Credo che se riuscissimo a guardarci come se fossimo emanazioni (e lo siamo) di un Universo di luce per posarci l’un l’altro su un piano e guardarci, non per capirci ma per osservare le forme e le connessioni di cui siamo portatori, andrebbe meglio. Tutto andrebbe meglio.

Non si tratta di combinare i colori che scegliamo, ma di riportare esattamente le geometrie colorate che i nostri occhi stanno fotografando. Ovviamente bisognerebbe proiettarsi in uno spazio al di sopra della mente, dove il pensiero perde il suo intrigante appeal per vagare innocente tra una stella e l’altra senza pretese.

Sostanzialmente impossibile, ne convengo, ma affascinante come possibilità, vero? Si scoprirebbero subito quelli privi di luce, quelli che si sono fatti ingoiare dal buio. Ce ne sono tanti sparsi ovunque, che sorridono e che amabilmente ti raccontano di quanto sono felici, ma sono spenti dentro. E non lo dico per giudicare, ma perché a saperlo si potrebbe fare qualcosa, si potrebbe creare una sorta di canale benefico per riempire qualche vuoto e far rispuntare in loro l’amore che manca. Continuare a fingere, tutta una vita, è ben faticoso e si potrebbe far fatica per chiedere aiuto anziché spargere veleno per spegnere la luce degli altri, no?

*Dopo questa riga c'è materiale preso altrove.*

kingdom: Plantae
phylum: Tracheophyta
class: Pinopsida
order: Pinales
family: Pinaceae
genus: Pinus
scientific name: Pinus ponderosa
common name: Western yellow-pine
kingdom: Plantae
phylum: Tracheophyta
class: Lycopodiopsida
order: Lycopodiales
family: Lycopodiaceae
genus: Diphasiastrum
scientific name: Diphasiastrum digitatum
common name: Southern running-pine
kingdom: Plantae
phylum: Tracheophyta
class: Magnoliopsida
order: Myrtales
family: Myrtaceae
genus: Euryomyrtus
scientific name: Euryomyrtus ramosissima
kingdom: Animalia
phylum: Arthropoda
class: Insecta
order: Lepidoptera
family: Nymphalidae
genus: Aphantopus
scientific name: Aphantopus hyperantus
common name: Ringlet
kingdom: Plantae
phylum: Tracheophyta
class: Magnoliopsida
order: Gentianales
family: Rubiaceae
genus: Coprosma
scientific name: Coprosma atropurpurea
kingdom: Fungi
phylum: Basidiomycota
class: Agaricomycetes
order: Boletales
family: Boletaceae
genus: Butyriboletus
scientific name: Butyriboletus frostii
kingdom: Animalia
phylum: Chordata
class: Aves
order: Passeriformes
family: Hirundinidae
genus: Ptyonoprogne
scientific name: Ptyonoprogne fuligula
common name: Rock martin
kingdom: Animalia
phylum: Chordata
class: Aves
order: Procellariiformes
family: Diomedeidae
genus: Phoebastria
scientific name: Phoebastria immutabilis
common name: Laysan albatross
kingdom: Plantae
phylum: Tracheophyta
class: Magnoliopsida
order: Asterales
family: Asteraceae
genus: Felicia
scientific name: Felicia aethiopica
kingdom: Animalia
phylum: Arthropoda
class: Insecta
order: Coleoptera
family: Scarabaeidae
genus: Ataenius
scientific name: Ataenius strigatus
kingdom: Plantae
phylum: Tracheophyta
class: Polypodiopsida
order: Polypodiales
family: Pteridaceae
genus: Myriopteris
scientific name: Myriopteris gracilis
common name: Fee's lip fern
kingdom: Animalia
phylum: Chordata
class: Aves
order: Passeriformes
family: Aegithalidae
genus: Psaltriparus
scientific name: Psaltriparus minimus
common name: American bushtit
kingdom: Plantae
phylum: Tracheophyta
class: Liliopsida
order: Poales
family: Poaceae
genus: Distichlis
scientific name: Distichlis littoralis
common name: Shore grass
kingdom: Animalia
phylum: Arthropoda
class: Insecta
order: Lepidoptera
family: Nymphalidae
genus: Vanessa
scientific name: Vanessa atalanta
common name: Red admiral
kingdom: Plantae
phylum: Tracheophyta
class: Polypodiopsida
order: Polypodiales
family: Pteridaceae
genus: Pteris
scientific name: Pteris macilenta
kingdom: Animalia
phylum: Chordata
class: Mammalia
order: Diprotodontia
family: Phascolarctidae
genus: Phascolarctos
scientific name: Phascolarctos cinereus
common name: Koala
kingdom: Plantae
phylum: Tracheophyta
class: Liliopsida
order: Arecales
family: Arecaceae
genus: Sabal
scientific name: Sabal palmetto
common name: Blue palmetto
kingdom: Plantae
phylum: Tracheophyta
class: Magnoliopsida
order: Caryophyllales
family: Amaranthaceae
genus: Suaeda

Vabbé, era solo una riflessione, non certo una soluzione a tutti i problemi del mondo. Però, pensarmi un Màndala con una certa forma e una certa luce che si frammenta in colori che non riesco neppure a immaginare mi piace. Mi proietta in uno spazio accogliente, dove sgranchirmi gli arti doloranti e vagare senza pensieri. Non lo so, ma potrebbe essere interessante vivere un po’ di più dove la luce e i colori fanno vibrare la vita.

Così, tanto per dire.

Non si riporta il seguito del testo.